Overruling Trump-era Board precedent, the NLRB, in McLaren Macomb, held that separation agreements containing broad nondisclosure, nondisparagement or confidentiality language may violate Section 7 of the NLRA, which protects both unionized and non-unionized workers (and which the Board is increasingly viewing as protecting non-employee contractors as well). The Board will now review such language to determine if, on its face (and apparently possibly without need of an actual witness to so testify), the language might provide a chilling effect on a (again potentially purely hypothetical) individual’s ability to discuss their wages, hours or working conditions with other workers, the NLRB or even the public in general. The Board did not provide guidance on how it will review such language or what specific language it might approve, but it seems it will be a narrower view than Republic-appointed Boards might utilize.

The main disagreement between the current Biden-era Board and the prior Trump-era Board appears to be — in addition to the strictness of their language review — their inability to agree on whether a separation agreement (also known as a severance agreement) is by its nature something that relates to wages, hours or working conditions of employment. The Trump-era Board (and the dissenter in this McLaren Macomb decision) viewed severance as, by its nature, being inherently not related to the wages, hours or working conditions of employment.

The issue is likely to proceed to litigation in the courts.
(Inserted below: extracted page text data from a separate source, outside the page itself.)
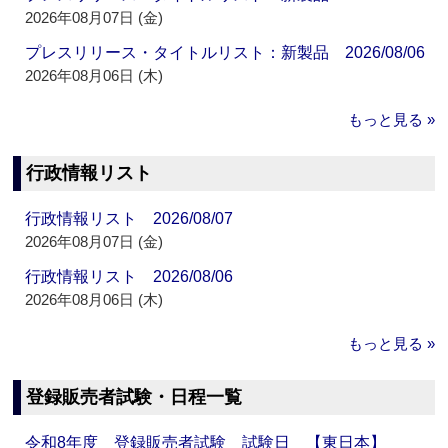
2026年08月07日 (金)
プレスリリース・タイトルリスト：新製品 2026/08/06
2026年08月06日 (木)
もっと見る »
行政情報リスト
行政情報リスト 2026/08/07
2026年08月07日 (金)
行政情報リスト 2026/08/06
2026年08月06日 (木)
もっと見る »
登録販売者試験・日程一覧
令和8年度 登録販売者試験 試験日 【東日本】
However, McLaren Macomb sets forth at least the general approach that the current NLRB will take when reviewing separation agreements.

Congress enacts limitations on non-disclosure and non-disparagement agreements regarding sexual harassment and sexual assault

President Biden signed into effect the Speak Out Act, which prohibits judicial enforcement at least in federal and tribal courts of non-disclosure or non-disparagement clauses when sought to be enforced relative to a matter involving sexual assault or sexual harassment, so long as the clause is in an agreement entered into on or after 12/7/2022. The Act’s prohibition includes a prohibition against enforcement of such provisions relative to the existence or terms of a settlement involving sexual assault or sexual harassment, as well against judicial actions, at least in federal and tribal courts, involving negative statements about another party related to such an agreement, sexual harassment or sexual assault.

The Act’s applicability in state courts is not clear from its language and likely to draw litigation.